Zum Teil kann man in Tonaufnahmen hineinhören. Ganz großartig: Kainz' "Sein oder Nichtsein"-Monolog von 1902, eine der ersten Theater-Schellackaufnahmen. Der Sprechmagier Josef Kainz (1858-1910), von vielen als der größte Schauspieler der Jahrhundertwende gefeiert, spielte und lebte den Hamlet 18 Jahre lang bis kurz vor seinem Tod. "Hamlet ist, wenn Kainz kommt", etablierte sich damals als Redewendung. Mehr als 50 Jahre später, 1962, bezieht sich Klaus Kinski auf Kainz als Vorbild, als er auf der Bühne des Berliner Sportpalastes neben anderen Klassiker-Monologen auch den Hamlet rezitiert und einen manierierten Sprechduktus anschlägt. Weil kein Regisseur mit ihm den Hamlet erarbeiten will, erfüllt sich Kinski seinen Traum selbst.

Frauen als Hamlet

Früh haben sich auch Frauen nicht von dieser Traumrolle abhalten lassen. Die Engländerin Sarah Siddons war 1777 die erste, in Deutschland folgte ihr 1779 Felicitas Abt nach, seither haben von Adele Sandrock über Sarah Bernhardt bis hin zu Angela Winkler (1999) und Bettina Hoppe (2011) immer wieder Schauspielerinnen ihren eigenen Zugang zur Prinzenrolle gesucht und gefunden. Auch gibt es nicht nur den "jungen, schönen, edlen" Hamlet, der das Bild in den Köpfen prägt. Gegenbesetzungen zum Hamlet romantischer Tradition gehören zur Aufführungsgeschichte.
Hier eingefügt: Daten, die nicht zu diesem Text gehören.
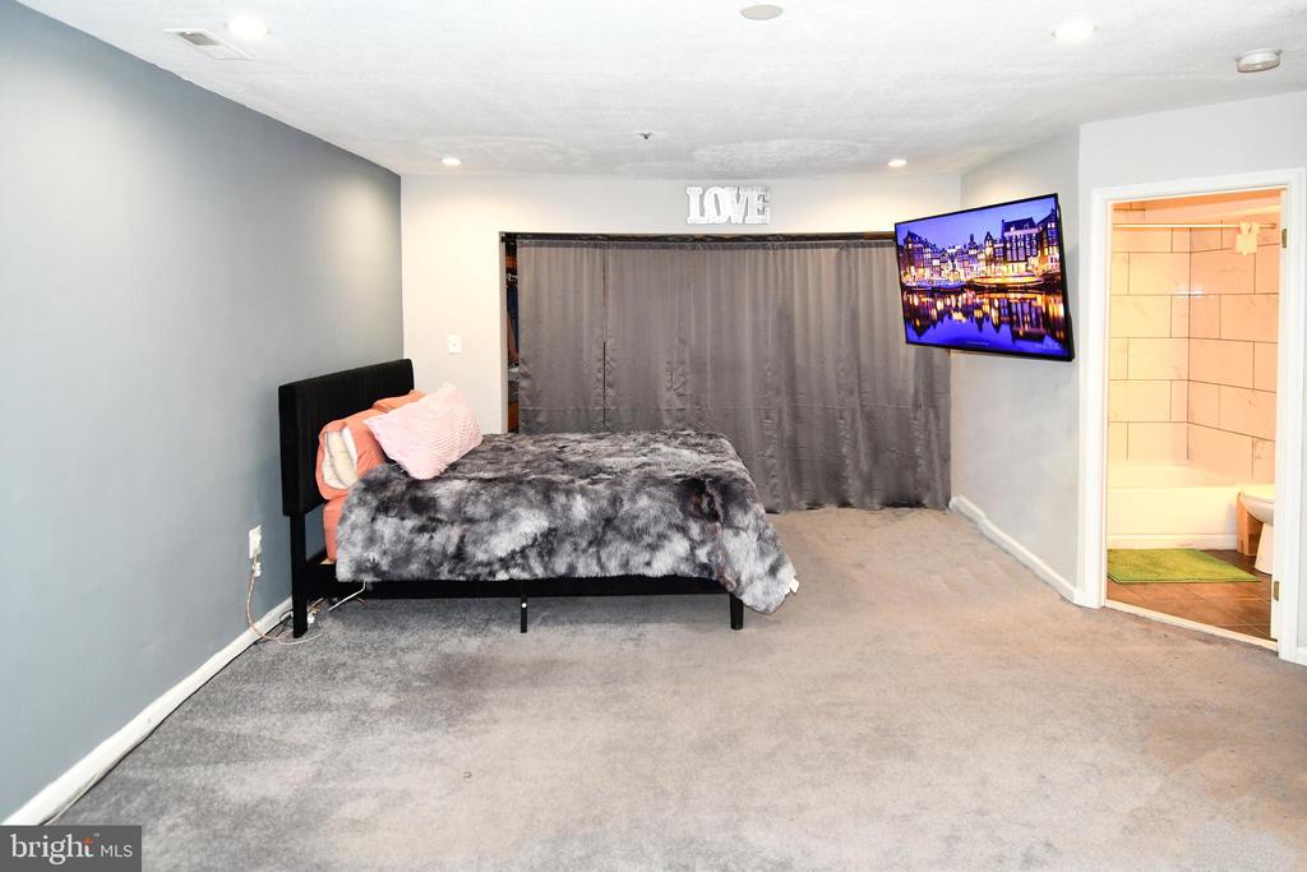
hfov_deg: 90.0
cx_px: 654
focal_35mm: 18
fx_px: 654
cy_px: 436
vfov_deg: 67.4
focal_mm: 12
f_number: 4
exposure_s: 1/60
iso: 1100
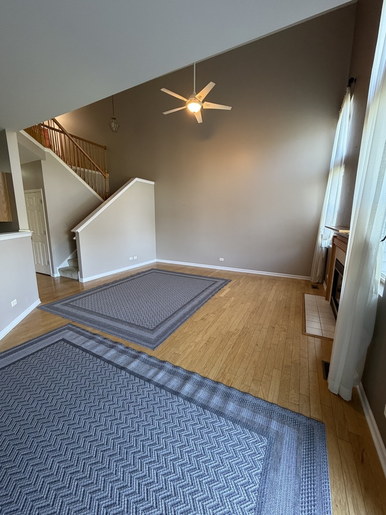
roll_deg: +0.3
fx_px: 208
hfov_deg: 85.7
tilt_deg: -11.1
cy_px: 258
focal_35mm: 14
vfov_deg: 102.1
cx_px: 193
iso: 320
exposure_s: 1/60
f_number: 2.2
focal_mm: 2.22
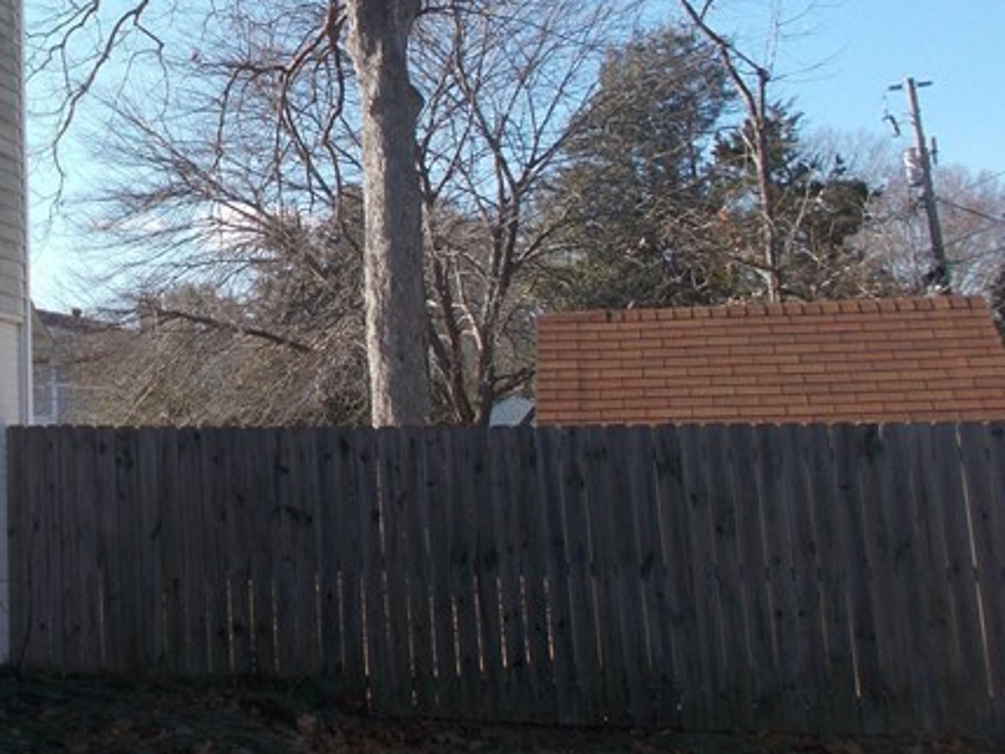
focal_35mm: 62
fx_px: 1801
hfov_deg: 29.9
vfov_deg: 23.2
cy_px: 110
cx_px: 105
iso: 80
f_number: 3.2
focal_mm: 4.6
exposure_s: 1/500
Leopold Jessner besetzte 1926 in Berlin Fritz Kortner: mit blonder Perücke und wohlbeleibter Besessenheit - die Aufführung geriet zum Skandal. Peter Zadek inszenierte "Hamlet" 1977 in Bochum mit dem in jeder Hinsicht unprinzlichen Ulrich Wildgruber ganz frei und wild als "expressionistische Clownerie" (O-Ton Zadek). Ernst Wendt besetzte 1980 den korpulenten Lambert Hamel. Ulrich Tukur gab 1989 bei Michael Bogdanov in Hamburg ein gestresstes Terror-Kasperl mit fieser Clownsnase. Und als Hansgünther Heyme 1979 in Köln mit dem Fluxus-Künstler Wolf Vostell einen "Medien-Hamlet" konzipierte, markierte auf der von Bildschirmen überfüllten Bühne Wolfgang Robert den Hamlet als groben Kerl, alt, sprachlos, gebrochen. Seinen Sprechpart übernahm weitgehend der Regisseur.
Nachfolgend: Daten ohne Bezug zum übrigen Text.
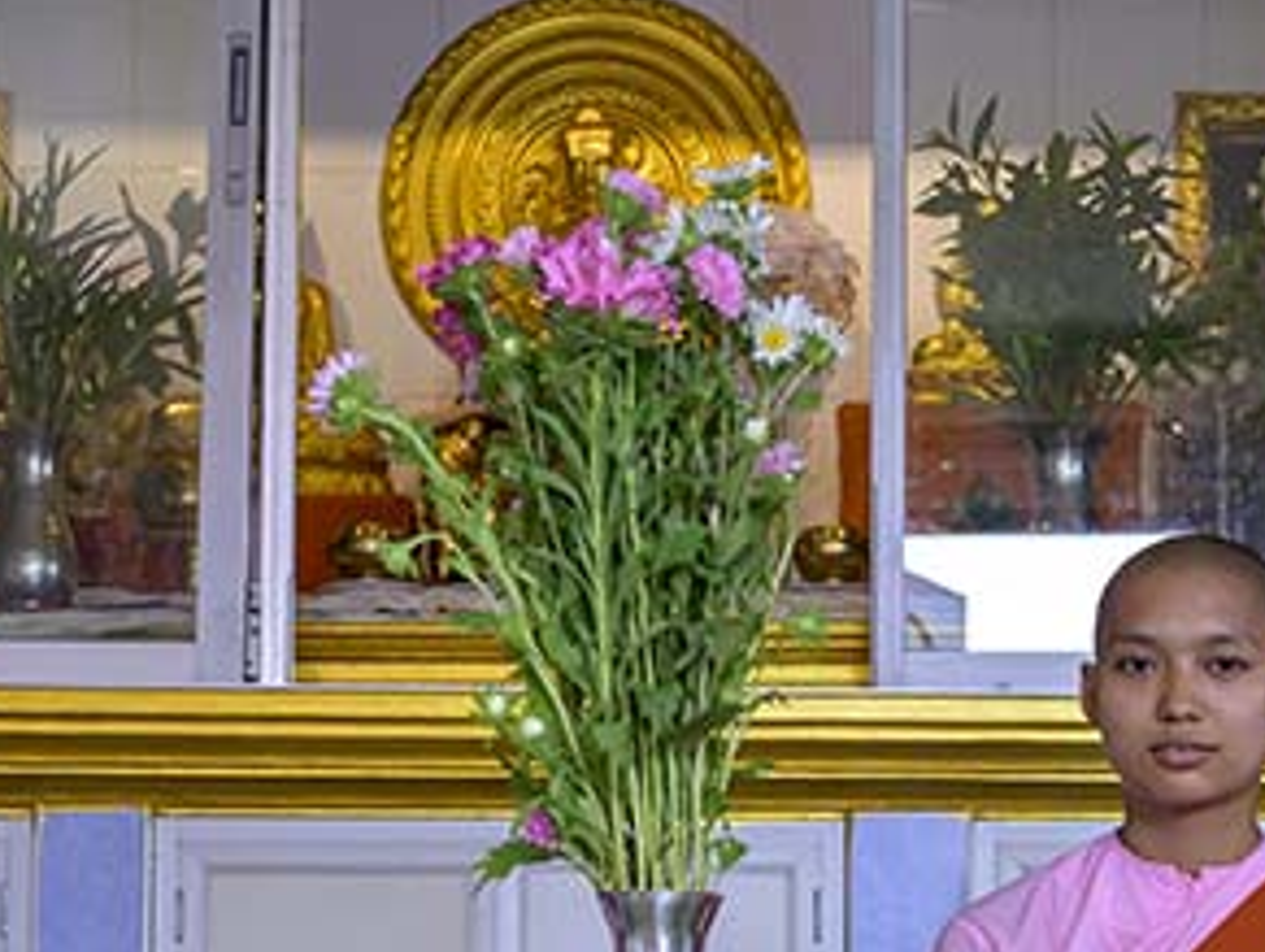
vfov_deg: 15.1
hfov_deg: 20.2
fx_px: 3534
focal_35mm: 97
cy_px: 891
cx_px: 843
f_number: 4.5
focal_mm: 30.5
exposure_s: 1/320
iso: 1100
So zeigt die Schau anhand von Szenenbildern und Wandtafeln auch, wie sich Sehgewohnheiten ändern und sich jede Generation mit den Mitteln des Regietheaters ihren eigenen "Hamlet" sucht und erfindet, mal mehr oder weniger politisch motiviert, von Max Reinhardt über Heiner Müller bis Christoph Schlingensief. Wer will, kann auf Tabletmonitoren tiefer in einzelne Inszenierungen einsteigen oder in Alben blättern, für Eilige gibt es auch eine Strichmännchen-Variante.

Erste Textfassung von 1603

Die erste überlieferte "Hamlet"-Textfassung, basierend auf den Erinnerungen eines Schauspielers, datiert aus dem Jahr 1603 und wird als "Bad Quarto" bezeichnet. 1604/05 folgt eine zweite Ausgabe, die "Good Quarto", die auf einem früheren Entwurf Shakespeares beruhen könnte. Die erste Gesamtausgabe von Shakespeares Dramen erscheint 1623, sieben Jahre nach seinem Tod, im Folio-Buchformat.
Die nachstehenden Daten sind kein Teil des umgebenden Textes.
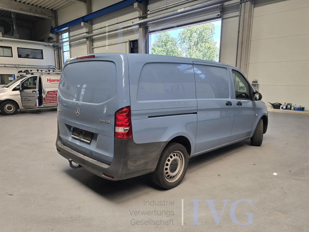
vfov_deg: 54.8
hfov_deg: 69.4
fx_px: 223
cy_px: 124
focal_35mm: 25
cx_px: 154
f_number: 1.7
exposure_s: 1/180
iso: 40
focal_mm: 6.3
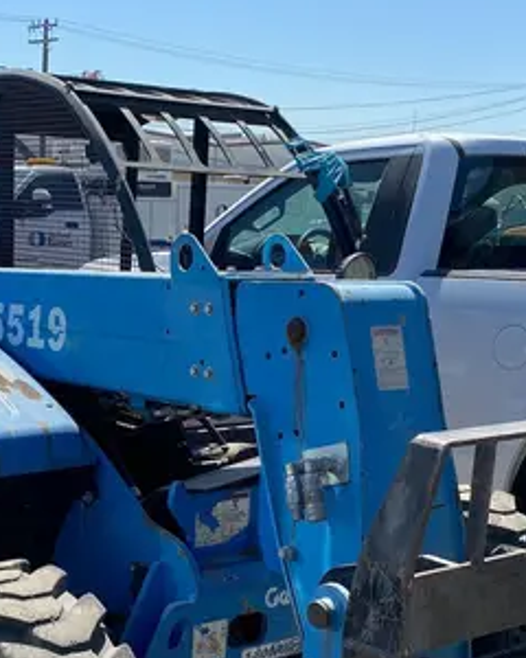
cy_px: 506
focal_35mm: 62
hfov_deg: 24.4
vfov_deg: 29.9
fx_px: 1206
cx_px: 149
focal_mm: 4.25
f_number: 1.8
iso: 32
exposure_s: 1/2625
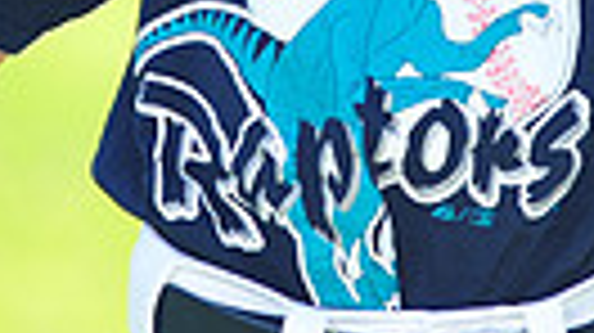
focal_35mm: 803
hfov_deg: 2.7
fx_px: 12637
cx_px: 288
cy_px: -324
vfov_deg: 1.5
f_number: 4.5
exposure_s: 1/640
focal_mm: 175
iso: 250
In Deutschland setzt das Shakespeare-Fieber 1776 in Hamburg ein, als Friedrich Ludwig Schröder in seinem Comödienhaus den "Hamlet" zur Aufführung bringt - mit Johann Brockmann in der Titelrolle. Das Gastspiel in Berlin ein Jahr später löst eine wahre "Hamlet"-Euphorie aus. Die Begeisterung hat im Grunde nie wirklich nachgelassen. Während Shakespeare den Franzosen als zu obszön und viel zu wenig regelkonform galt, wurde er hierzulande zu einem "deutschen Ehrenklassiker", wie der Präsident der Deutschen Shakespeare-Gesellschaft Tobias Döring es formuliert: Shakespeare, das sei Pop.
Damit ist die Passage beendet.